Extracted page text data:
==========
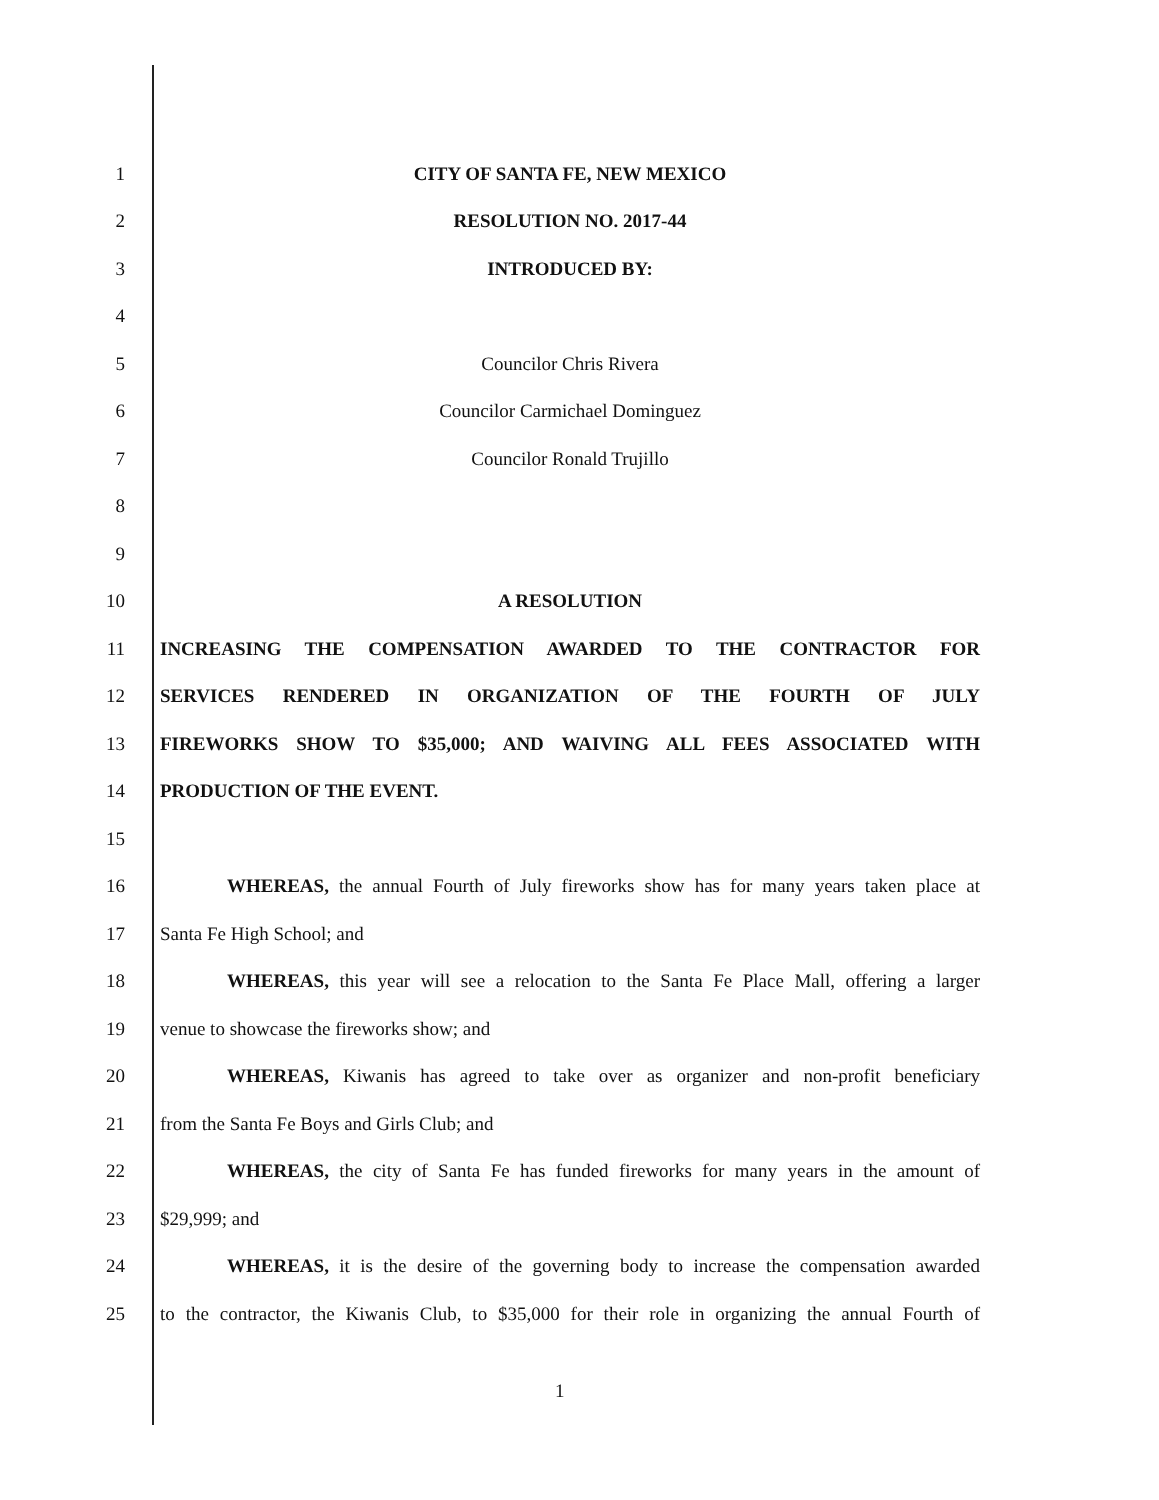1 CITY OF SANTA FE, NEW MEXICO
2 RESOLUTION NO. 2017-44
3 INTRODUCED BY:
4
5 Councilor Chris Rivera
6 Councilor Carmichael Dominguez
7 Councilor Ronald Trujillo
8
9
10 A RESOLUTION
11 INCREASING THE COMPENSATION AWARDED TO THE CONTRACTOR FOR
12 SERVICES RENDERED IN ORGANIZATION OF THE FOURTH OF JULY
13 FIREWORKS SHOW TO $35,000; AND WAIVING ALL FEES ASSOCIATED WITH
14 PRODUCTION OF THE EVENT.
15
16
WHEREAS, the annual Fourth of July fireworks show has for many years taken place at
17 Santa Fe High School; and
18
WHEREAS, this year will see a relocation to the Santa Fe Place Mall, offering a larger
19 venue to showcase the fireworks show; and
20
WHEREAS, Kiwanis has agreed to take over as organizer and non-profit beneficiary
21 from the Santa Fe Boys and Girls Club; and
22
WHEREAS, the city of Santa Fe has funded fireworks for many years in the amount of
23 $29,999; and
24
WHEREAS, it is the desire of the governing body to increase the compensation awarded
25
to the contractor, the Kiwanis Club, to $35,000 for their role in organizing the annual Fourth of
1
==========
__Exercise__
Please transcribe, word for word, every line from the first line of the records above through the line containing "13 FIREWORKS SHOW", and leave out any pictures.

__Output of the exercise__
1 CITY OF SANTA FE, NEW MEXICO
2 RESOLUTION NO. 2017-44
3 INTRODUCED BY:
4
5 Councilor Chris Rivera
6 Councilor Carmichael Dominguez
7 Councilor Ronald Trujillo
8
9
10 A RESOLUTION
11 INCREASING THE COMPENSATION AWARDED TO THE CONTRACTOR FOR
12 SERVICES RENDERED IN ORGANIZATION OF THE FOURTH OF JULY
13 FIREWORKS SHOW TO $35,000; AND WAIVING ALL FEES ASSOCIATED WITH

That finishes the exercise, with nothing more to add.